Usually flats are not rent furnished in Germany. Sometimes they come with a kitchen, sometimes not.
Food prices are very cheap in Germany, but the better quality you want, the more you pay.
You should consider putting money back for your private pension. 

Personally, I think working in Germany is all about exploitation of the employees. Even academics these days are on temporary contracts to push down the salary.
Also, the taxes are way to high in Germany.


----------



## Tulku

Hi,
Offer:
Please remember that the first offer they give you is the lowest they will offer you based on your experience. Base on experience etc. you should ask for relocation provision, the relocation provision can help you with flight, first damage deposit for rental etc. They might include in the contract that the relocation provision should be paid back (minus months you already worked at the company) if you leave the company within 3 year. It is quite common that they will include 6 Month probation period, but you can negotiate about it. 
Loan:
It is possible to get loan, however each bank has it own rules about how to give out loan. Mostly it tied to their security. 
Transportation:
If you are planning to live in middle of Town like Freiburg, then you wont need car at all.
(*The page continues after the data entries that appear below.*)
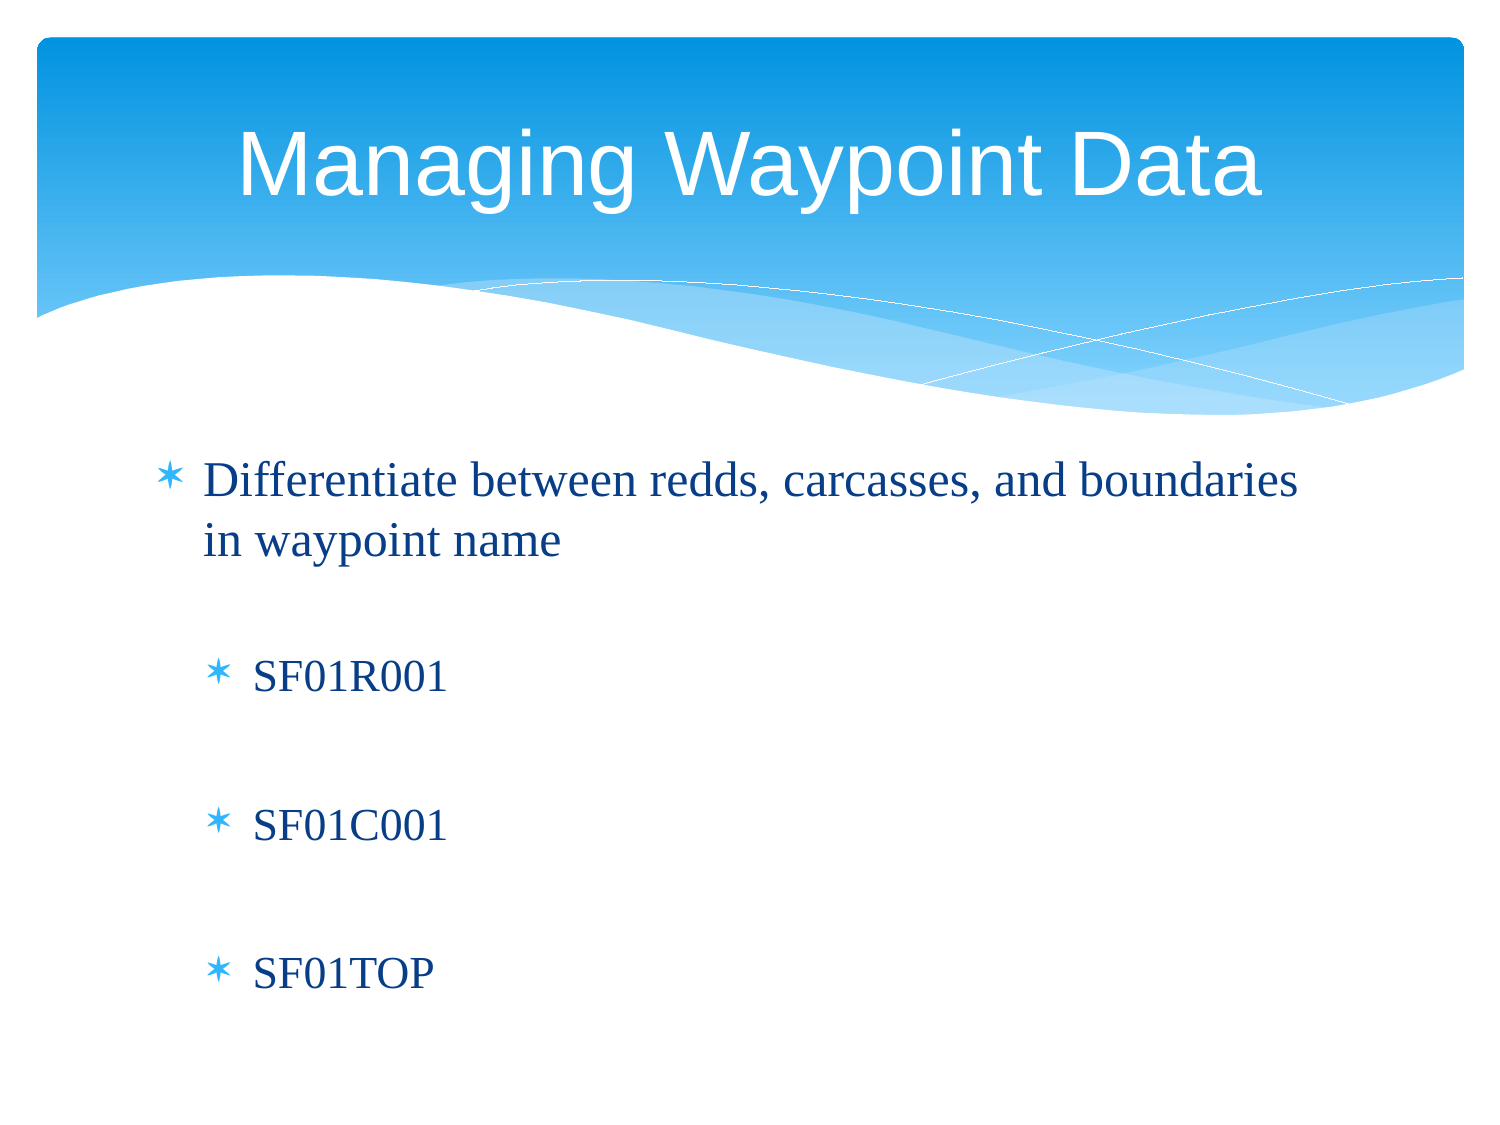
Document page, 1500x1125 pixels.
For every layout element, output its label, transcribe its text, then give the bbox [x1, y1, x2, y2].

title Managing Waypoint Data [75, 55, 1425, 261]
list Differentiate between redds, carcasses, and boundaries in waypoint name SF01R001 SF01C001 SF01TOP [143, 438, 1359, 1005]
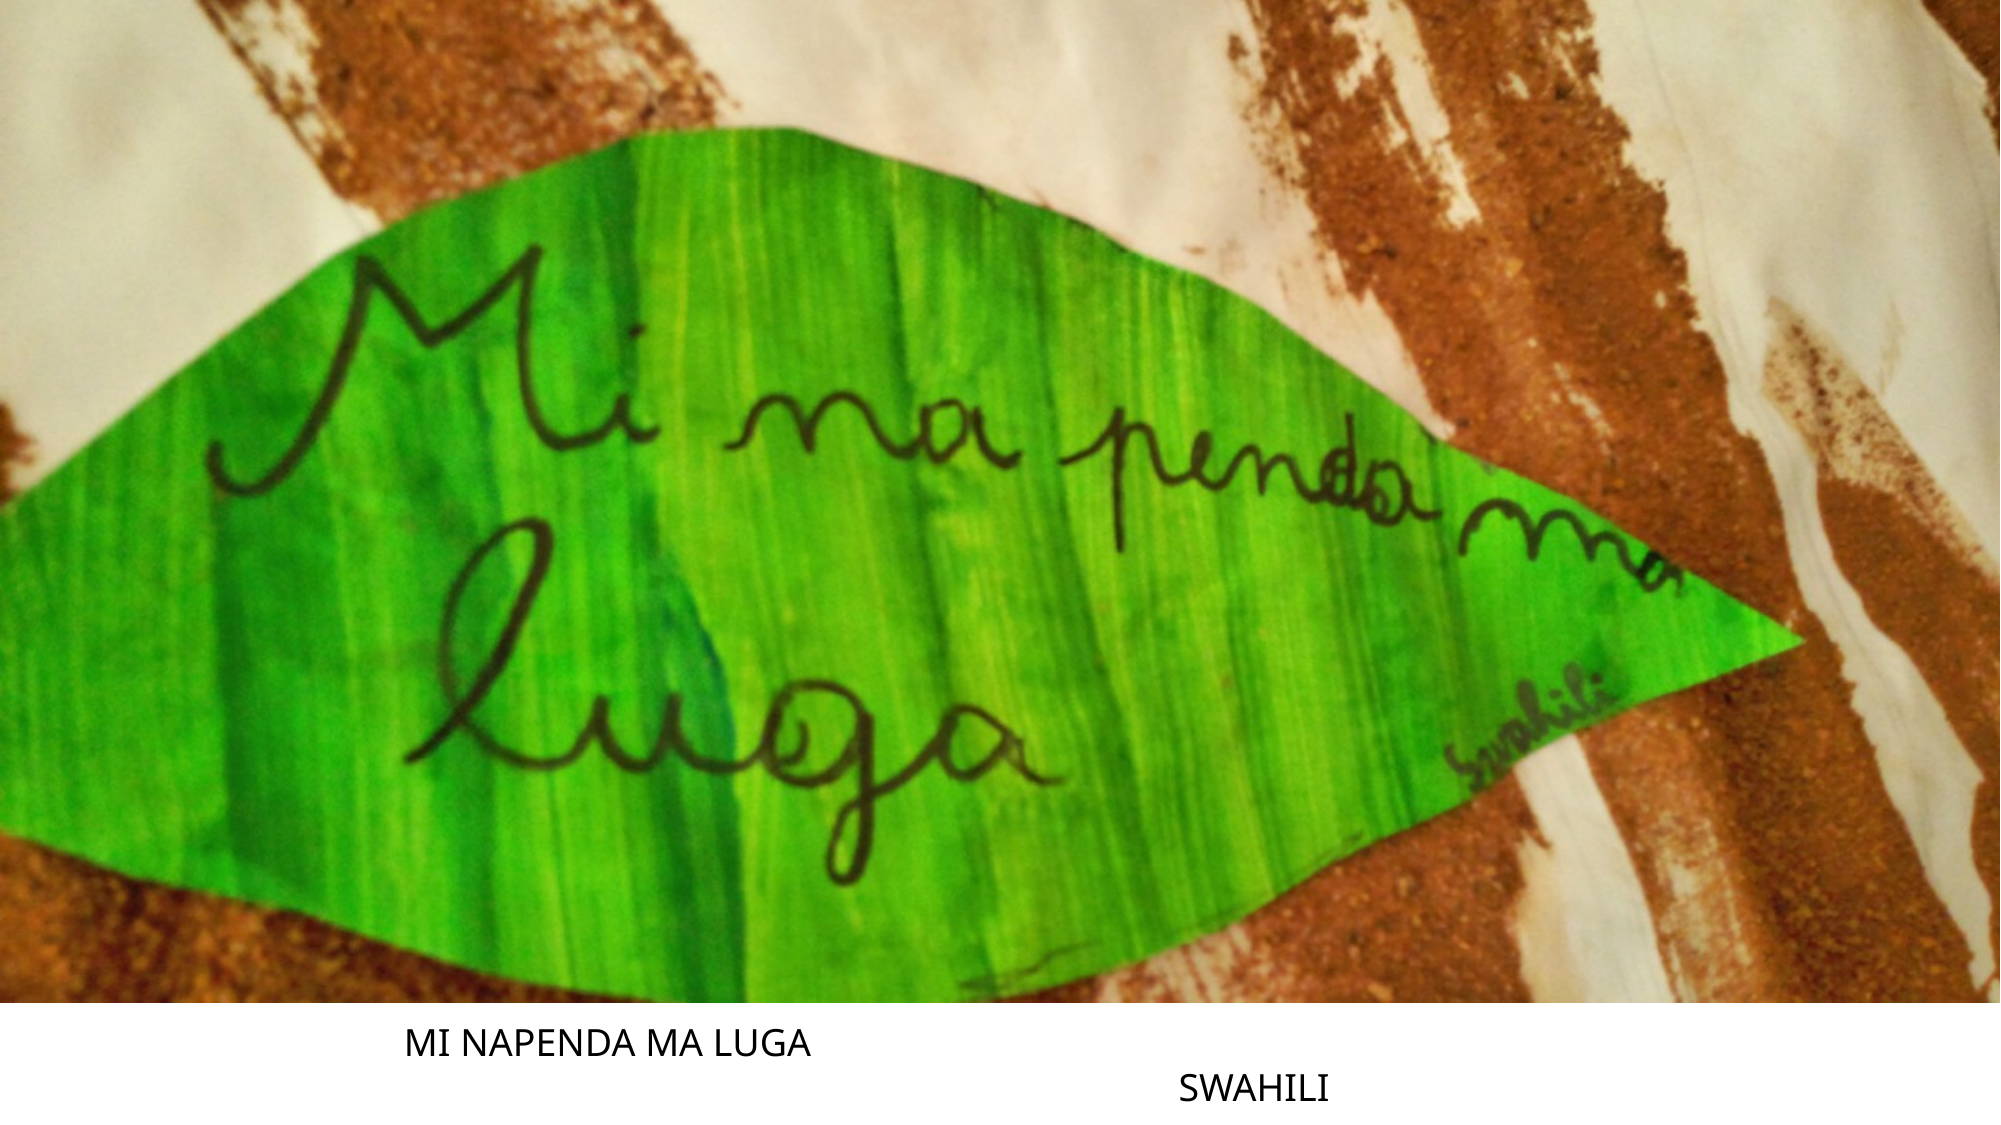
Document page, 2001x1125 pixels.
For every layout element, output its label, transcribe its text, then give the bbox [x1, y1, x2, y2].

text_box MI NAPENDA MA LUGA SWAHILI [389, 1012, 1345, 1117]
picture [0, 0, 2000, 1003]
Freiburg is well known as bike city, and Freiburg even has Bike Garage by trainstation. There is also good public transportation to get around. I live just outside of Freiburg and get into town on bus/train and it will take me about 30 min. Even outside of town, quite few people just simply live without any cars and use car-sharing instead. There are quite few different company who just do that, for example Grüne Flotte just to mention one. 
Living Expense: Food are quite good and cheap, but others such as clothing etc are more expensive. There are currently three different special asian food store in Freiburg, if that interest you. 
Flat: Please remember two room apt means one bedroom, and one living room. It does not mean two bedroom. EBK means includes Kitchen. You can check out in immonet.de or immoscout24.de for some ideas. FYI: Freiburg is currently one of the most expensive place to rent in Germany, as some Flat in Freiburg will eat up easily your 30% of the salary a Month, so like someone already mention, it might be wise to look living outside of Freiburg, such as Gundelfingen, Emmendingen, Kirchzarten, Opfingen, Tiengen, Sexau and Denzlingen. (or Oberried where I live!  ) If you want to stay in town, then look around like Stühlinger etc.


----------